Вот только слов она разобрать не могла, ни единого слова, не говоря уже о целой фразе. Прочитать можно было только отдельные буквы из всего растянувшегося начертанного каравана – так она это видела, – иногда, в виде исключения, сразу две. Она открыла глаза, посидела так некоторое время и снова закрыла. Запись исчезла? Стерлась? Улетучилась? Нет, вот она опять замерцала, плотными цепочками букв, из которых по-прежнему можно было разобрать только одну или две. В итоге получилась игра: а что, если покрепче закрыть глаза, может быть, запись станет в целом более ясной? – Не стала. – А что, если подержать глаза подольше открытыми, а потом перехитрить запись, которая, может быть, сделается более читабельной, оттого что глаза вдруг закроются как бы ненароком, исподтишка? – Запись на хитрости не поддавалась. Но продолжала тянуться дальше.

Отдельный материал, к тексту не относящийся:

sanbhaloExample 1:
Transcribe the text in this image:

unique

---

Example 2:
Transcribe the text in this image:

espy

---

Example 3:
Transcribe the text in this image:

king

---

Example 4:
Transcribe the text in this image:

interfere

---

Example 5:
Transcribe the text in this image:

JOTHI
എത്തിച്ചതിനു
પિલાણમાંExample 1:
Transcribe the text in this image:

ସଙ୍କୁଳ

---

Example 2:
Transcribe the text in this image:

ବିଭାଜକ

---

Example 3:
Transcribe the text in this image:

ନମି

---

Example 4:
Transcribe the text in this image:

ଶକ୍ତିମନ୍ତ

Многое уже повидала на своем молодом веку воровка фруктов, но такое ей довелось увидеть только этой ночью в Курдиманше, первый раз в жизни. Чем не достопамятное событие! Кому случалось до нее, или вместе с ней, в ее времена, наблюдать подобное? Или она действительно была первой и единственной и, стало быть, действительно, нет, буквально, «bel et bien», той самой «избранной», «избранной из всех женщин», о которой иногда толковал ее старый отец, по временам терявший с возрастом ясность ума и все пытавшийся внушить ей, что она особенная, но добившийся тем самым того, что она думала о себя прямо противоположное? – От этого она снова рассмеялась своим особенным смехом.

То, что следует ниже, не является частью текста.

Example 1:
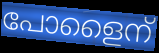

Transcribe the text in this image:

പോളൈന്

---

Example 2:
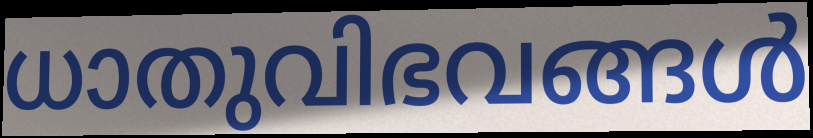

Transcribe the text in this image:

ധാതുവിഭവങ്ങൾ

Удивительно, что она чувствовала себя надежно защищенной этим караваном букв за глазами, остаточным изображением? стенограммой? Самое время теперь вытянуться на чужой кровати, здесь, в дорогих сердцу чужих краях, и хорошенько выспаться. Широко распахнутое окно, без штор. Постепенно прекратилось хлопанье дверей на нижних этажах. Все гости ушли. Тишина в доме покойного, абсолютная. Извне лишь редкие и очень далекие звуки, откуда-то из глубины, из недр раскинувшегося там Нового города. А потом, совсем рядом, сверху, от церкви Курдиманша, короткий зов двух сов, который под конец, вырвавшись одновременно из глоток обеих ночных птиц, слился в один, превратившись из зова в трубный глас.

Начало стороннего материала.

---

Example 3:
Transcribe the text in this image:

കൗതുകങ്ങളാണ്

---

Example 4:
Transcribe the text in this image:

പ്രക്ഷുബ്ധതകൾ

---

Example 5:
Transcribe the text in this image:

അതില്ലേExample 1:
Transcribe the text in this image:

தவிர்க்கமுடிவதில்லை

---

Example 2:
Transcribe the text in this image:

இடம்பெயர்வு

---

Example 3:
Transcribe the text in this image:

Этой ночью воровке фруктов снился сон о ребенке, ее собственном. Ей регулярно – можно сказать, как правило, – снился сон о каком-то ребенке, но при этом оставалось неясным, идет ли речь именно о ее ребенке. Этот сон она видела чаще всего, вместе с другим, о котором ее отец говорил, что он был семейным, клановым, унаследованным с незапамятных времен: тот же сон видел и он, тот же сон видела и его мать, и отец матери, и так далее, на протяжении столетий, и сводился он к тому, что спящий кого-то убил и вот теперь, во сне, это убийство, оставшееся без возмездия, близилось к раскрытию, что грозило позором для всей семьи, – позором без возможности искупления, – и при этом, утверждал отец, речь шла о реальном убийстве, совершенном в глубоком средневековье основателем рода, посягнувшим на жизнь короля. «Вот если бы он убил тирана, никаких навязчивых снов не было бы, вне всякого сомнения!» (Для ее отца очень многое было «вне всякого сомнения».)